Ron starrte sie bewundernd an. »Mein Gott, Cathy, bist du schön«, sagte er. »Du bist wirklich schön.« Er beugte sich hinunter und küsste ihre Brust. Sie erhaschte einen Blick im Spiegel über dem Toilettentisch. Es war wie eine französische Posse, schäbig und schmutzig. Alles in ihr außer dem heißen Schmerz in ihrer Leiste sagte ihr, dass es traurig, hässlich und falsch war, aber jetzt gab es kein Zurück mehr. Ron riss mit hochrotem Gesicht die Krawatte herunter und knöpfte das Hemd auf. Er schnallte sich den Gürtel auf und zog sich bis auf die Shorts aus, setzte sich dann aufs Bett und zog Schuhe und Strümpfe aus. »Wirklich, Catherine«, sagte er mit erregter Stimme, »du bist das verdammt schönste Ding, das ich je zu Gesicht bekommen habe.«
Seine Worte vergrößerten nur Catherines panischen Schrecken. Ron stand auf, ein breites, vorwegnehmendes Grinsen auf dem Gesicht, und ließ seine Shorts auf den Boden fallen. Sein männliches Organ stand steif vor, wie eine riesige aufgeblühte Salami mit Haar darum. Es war das Größte, Unglaublichste, was Catherine je in ihrem Leben gesehen hatte.
»Wie gefällt dir das?« fragte er, stolz darauf hinunterblickend. Ohne zu denken, platzte Catherine heraus: »In Scheiben auf Roggenbrot. Mit Mostrich und Kopfsalat.«
Und sie sah, wie er klein und hässlich wurde.
In Catherines zweitem Studienjahr veränderte sich die Atmosphäre des Campus.
Zum ersten Mal wuchs die Unruhe über die Ereignisse in Europa, und zunehmend verbreitete sich das Gefühl, dass Amerika darin verwickelt werden würde.

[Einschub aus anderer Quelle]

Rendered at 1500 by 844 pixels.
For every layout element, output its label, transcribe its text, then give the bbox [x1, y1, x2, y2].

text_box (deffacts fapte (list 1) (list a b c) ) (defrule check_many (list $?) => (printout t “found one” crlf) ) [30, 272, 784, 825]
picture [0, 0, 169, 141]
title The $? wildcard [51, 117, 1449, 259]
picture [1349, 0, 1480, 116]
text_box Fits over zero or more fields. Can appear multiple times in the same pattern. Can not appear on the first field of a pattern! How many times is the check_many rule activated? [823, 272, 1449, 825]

Hitlers Traum von der tausendjährigen Herrschaft des Dritten Reiches war auf dem Wege der Verwirklichung. Die Nazis hatten Dänemark besetzt und überfielen Norwegen.

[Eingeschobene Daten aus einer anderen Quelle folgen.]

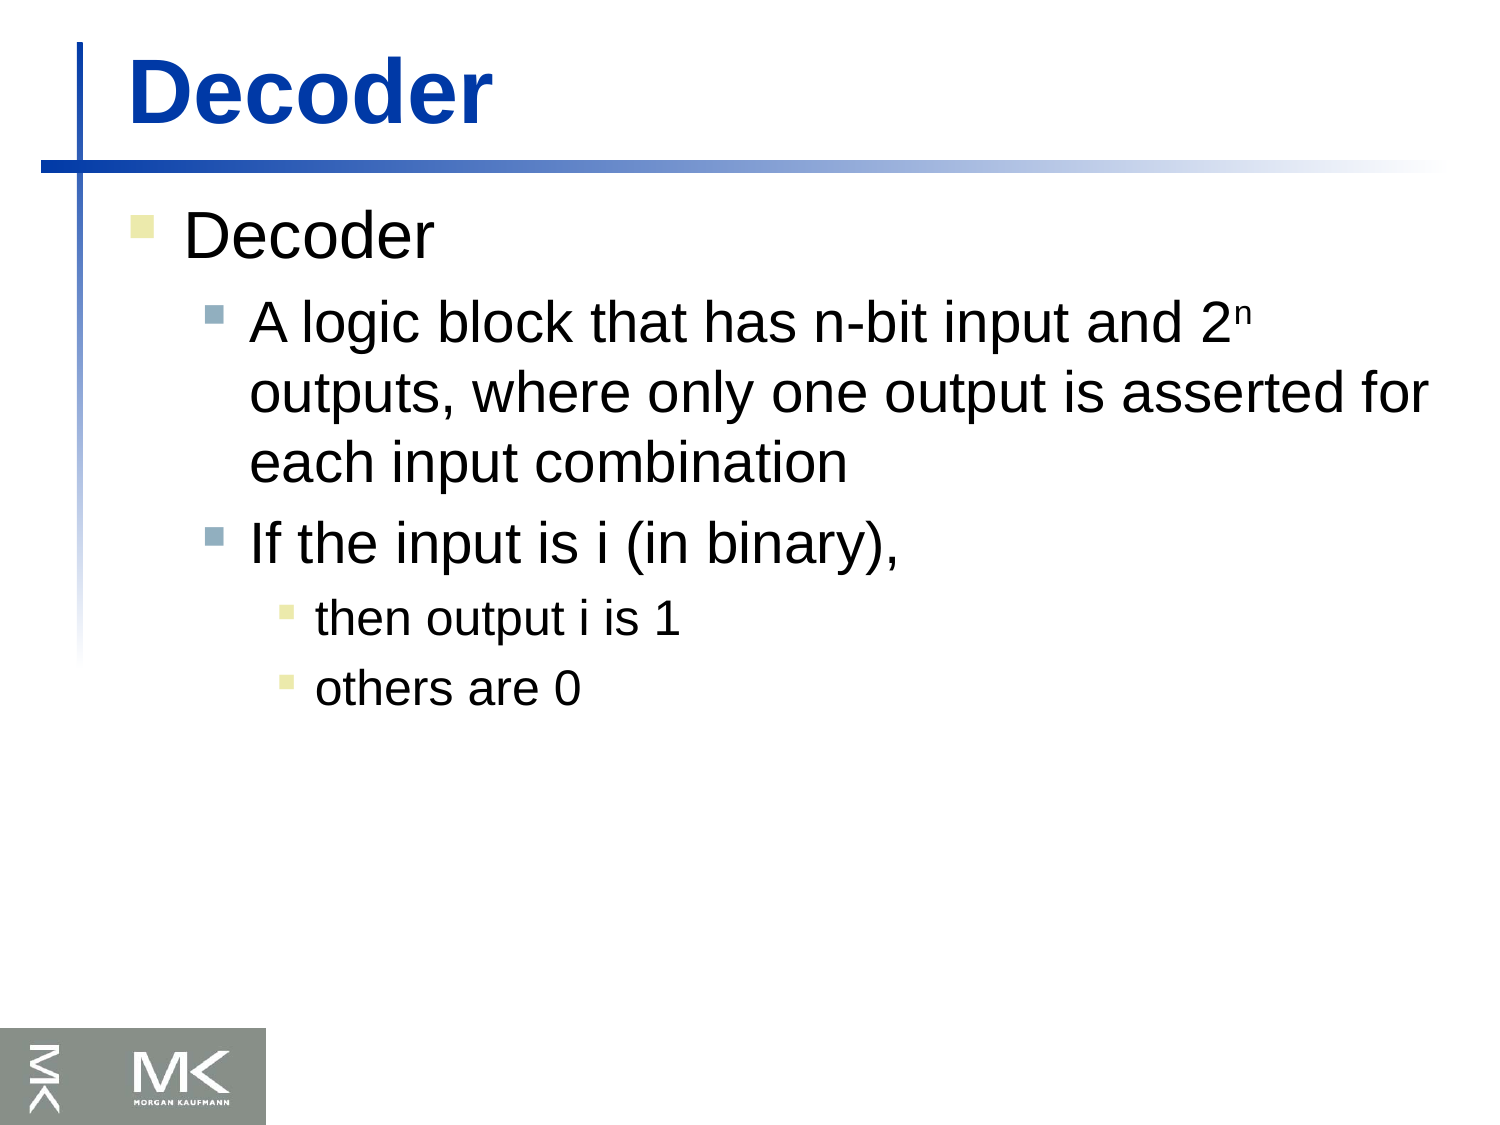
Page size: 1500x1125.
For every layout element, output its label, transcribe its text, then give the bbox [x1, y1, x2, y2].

list Decoder A logic block that has n-bit input and 2n outputs, where only one output is asserted for each input combination If the input is i (in binary), then output i is 1 others are 0 [112, 184, 1469, 1024]
picture [0, 1028, 266, 1125]
title Decoder [112, 23, 1468, 149]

In den letzten sechs Monaten hatten sich die Unterhaltungsthemen von Sex und Mode und Studentenbällen auf das ROTC, die Einberufung und das Leih-Pacht-Gesetz verlagert. Immer mehr College-Jungen erschienen in Armee- und Marineuniformen.
Eines Tages hielt Susie Roberts, eine ehemalige Schulkameradin, Catherine auf dem Gang an. »Ich möchte mich verabschieden, Cathy. Ich fahre weg.«
»Wohin?«
»Zum Klondike2.«
»Klondike?«
»Washington, D. C. Für alle Mädchen ist das eine Goldgrube. Es heißt, auf jedes Mädchen kämen mindestens hundert Männer. Gute Gewinnchancen.« Sie sah Catherine an. »Wozu willst du eigentlich hier noch versauern? Die Schule ist langweilig. Dort wartet die ganze große Welt auf einen.«
»Ich kann im Augenblick nicht weg«, sagte Catherine. An sich wusste sie nicht, warum: Sie hatte keine wirklichen Bindungen in Chicago. Sie stand in regelmäßigem Briefwechsel mit ihrem Vater und rief ihn ein- oder zweimal im Monat an, und jedes Mal klang es, als wäre er im Gefängnis.